Caddisflies generally fit into one of three categories based on their habits during the larval stage. The first group includes the net spinners, including the family Hydropsychidae; bugs that usually favor flowing water and build silk webs to trap food particles.
The second group, the case makers, mostly belonging to the Brachycentridae family (Mother’s Day caddis), build and live inside external structures built from tiny pebbles, sticks, and bits of leaves that enlarge as the larva grows. Once inside their makeshift house, case-making caddis rarely leave it. You can see their tubular cases attached to the underside of rocks in the streambed. Though they appear less frequently in the drift than other caddis species and are less available to trout as food, trout do eat them when they can find them, so patterns like the Strawman fly, created by Paul Young, are good to have on hand.
Delektable CDC Elk Hair Caddis (Cinnamon)
HOOK: Daiichi 1180, sizes 14 through 18.
THREAD: Brown Danville 6/0.
BODY: Cinnamon Ice Dub UV.
HACKLE: Whiting brown furnace.
RIB: Fine gold wire.
UNDERWING: Dun CDC.
OVERWING: Light bull elk hair.
LEGS: Nymph sized, solid brown Sili Legs.

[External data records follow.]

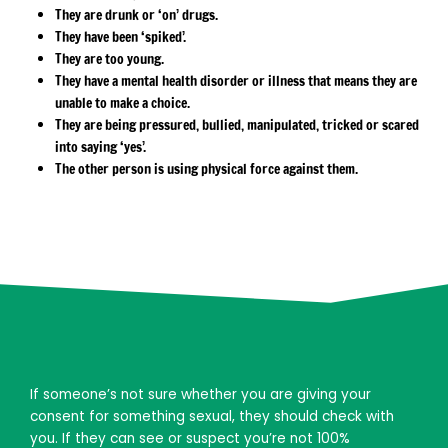
They are drunk or ‘on’ drugs.
They have been ‘spiked’.
They are too young.
They have a mental health disorder or illness that means they are
unable to make a choice.
They are being pressured, bullied, manipulated, tricked or scared
into saying ‘yes’.
The other person is using physical force against them.
If someone’s not sure whether you are giving your
consent for something sexual, they should check with
you. If they can see or suspect you’re not 100%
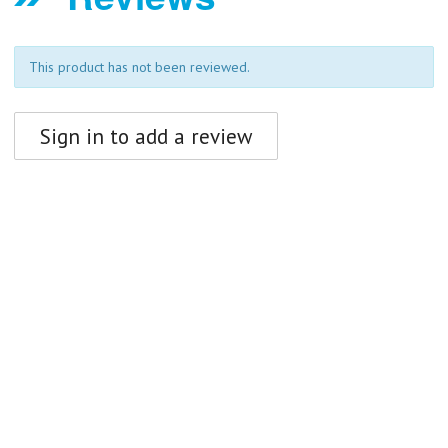
This product has not been reviewed.
Sign in to add a review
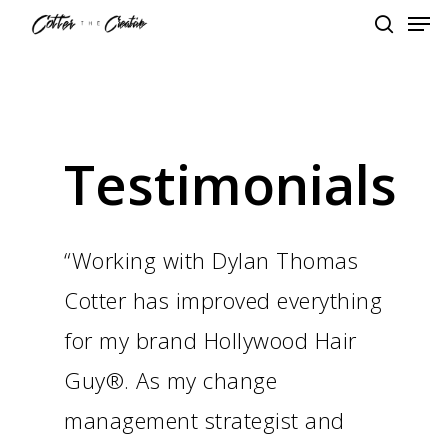
Men
Skip
to
search
Close
main
Menu
content
Testimonials
“Working with Dylan Thomas
Cotter has improved everything
for my brand Hollywood Hair
Guy®. As my change
management strategist and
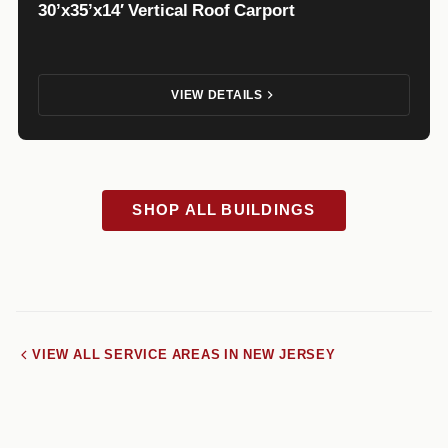
30’x35’x14′ Vertical Roof Carport
VIEW DETAILS
SHOP ALL BUILDINGS
VIEW ALL SERVICE AREAS IN NEW JERSEY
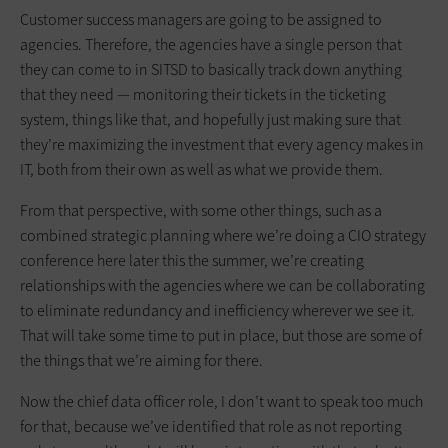
Customer success managers are going to be assigned to
agencies. Therefore, the agencies have a single person that
they can come to in SITSD to basically track down anything
that they need — monitoring their tickets in the ticketing
system, things like that, and hopefully just making sure that
they’re maximizing the investment that every agency makes in
IT, both from their own as well as what we provide them.
From that perspective, with some other things, such as a
combined strategic planning where we’re doing a CIO strategy
conference here later this the summer, we’re creating
relationships with the agencies where we can be collaborating
to eliminate redundancy and inefficiency wherever we see it.
That will take some time to put in place, but those are some of
the things that we’re aiming for there.
Now the chief data officer role, I don’t want to speak too much
for that, because we’ve identified that role as not reporting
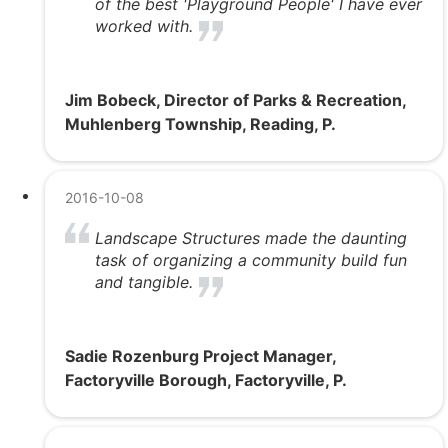
of the best 'Playground People' I have ever
worked with.
Jim Bobeck, Director of Parks & Recreation,
Muhlenberg Township, Reading, P.
2016-10-08
Landscape Structures made the daunting
task of organizing a community build fun
and tangible.
Sadie Rozenburg Project Manager,
Factoryville Borough, Factoryville, P.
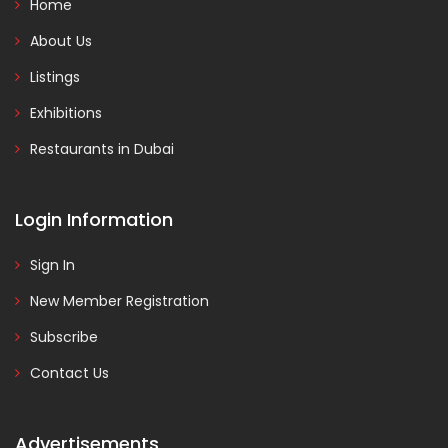
Home
About Us
Listings
Exhibitions
Restaurants in Dubai
Login Information
Sign In
New Member Registration
Subscribe
Contact Us
Advertisements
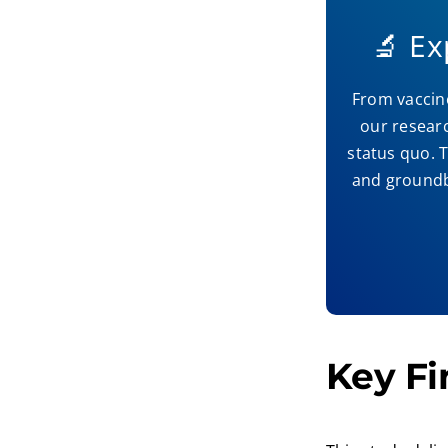
🔬 E
From vaccine
our resear
status quo. T
and groundbr
Key Fi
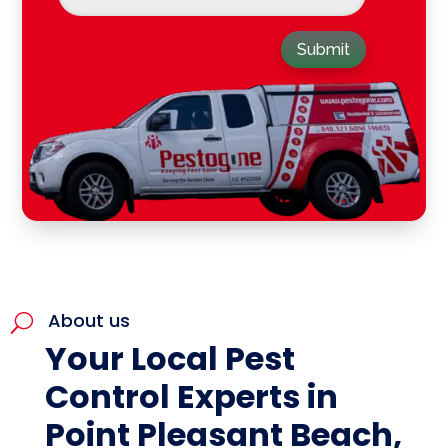
Submit
About us
U
Your Local Pest
Control Experts in
Point Pleasant Beach,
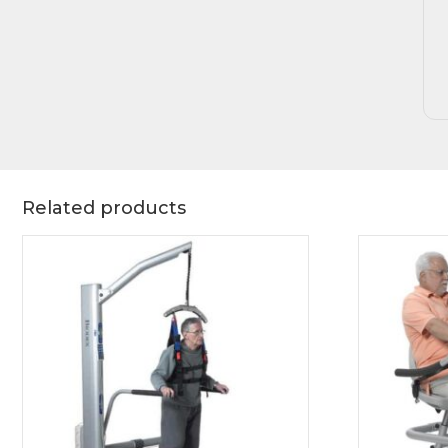
Related products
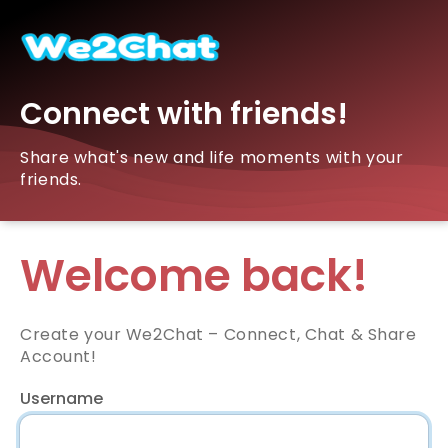
Connect with friends!
Share what's new and life moments with your
friends.
Welcome back!
Create your We2Chat – Connect, Chat & Share
Account!
Username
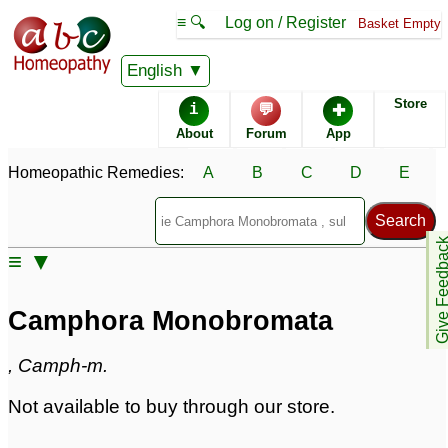
≡ 🔍
Log on / Register
Basket Empty
Homeopathic Remedy Store
English
Store
i
💬
✚
Camphora Monobromata
About
Forum
App
Specific repertories and detailed symptoms available to
Homeopathic Remedies:
A
B
C
D
E
members
only
Camphora Monobromata Popularity:
Sales rank:
878
Remedy Finder rank:
n/a
Give Feedb
≡ ▼
Forum discussions:
1
Materia Medica links:
0
Classification:
herbal based remedies
Camphora Monobromata
Page updated: 2024-09-02
, Camph-m.
Not available to buy through our store.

HEAD: Cinnamon Ice Dub UV.
The last group, the free-living caddisflies (Rhyacophilidae), roam and forage among the cracks and crevices of a streambed throughout the larval stage, but make a structure prior to pupation where they remain through the transformation.
The difference in larval lifestyles is important to anglers because it offers several fishing options depending on the species; it’s also one reason there’s such a wide variety of flies that imitate this stage of the life cycle. The free-living caddis are common and widespread, and familiar to most anglers and fly tyers, and patterns can be as simple as one of the many variations of the Green Rockworm.
Caddisfly larva are available to trout nearly year round, but are more common from late winter through late fall. Use smaller flies when fishing well in advance of the anticipated time of emergence because the trout are accustomed to seeing a less mature, and thus smaller, instar. The closer the larva gets to pupation, which begins about four weeks before caddis emerge as adults, use larger flies since the larvae have grown and are approaching pupation and subsequent emergence. Fly tyer Joe Merriell uses hooks as large as size 8 for his Green Rockworm fly, which is a good size when emergence is near.
Dead drift larvae patterns close to the stream bottom since that’s where the naturals live. A bead-head fly or one constructed with the weight in the forward third of the body is a good choice because it makes the fly drift with its head slightly pointing down—the same way the natural drifts. Avoid overweighting the fly. Try to make it look like a nearly weightless insect, not a brick. In fact, I prefer to attach weight to my tippet a few inches above the flies so it gets deep where I need it, but drifts unimpeded.
I often fish a tandem-hook setup of different colored larvae with the second fly tied in as a dropper, using common nymph fishing methods, either with a strike indicator or tight-line technique. However, sometimes I’ll use a combination of a larva and a scud, especially during low light conditions in the early morning and evening when the number of natural larva (and scuds) drifting in the current peaks. Fishing low light conditions also increases the odds of being on the river at the right time; to experience the behavioral drift when large numbers of larvae and other invertebrates intentionally release from the stream bottom and float in the current in an effort to redistribute their population.
The tailouts of riffles and runs are great places to fish. Invertebrates captured in the fast current settle out of the flow in front of eager trout as the flow slows.
Even though free-living larvae don’t make an enclosure until pupation, they still produce silk and often attach a thread to a rock and dangle in the current. You can imitate this by letting your larval fly dangle downstream after the drift. The downstream dangle begins after the line and leader are straightened below you and the fly looks just like a larva on the end of a silken tether.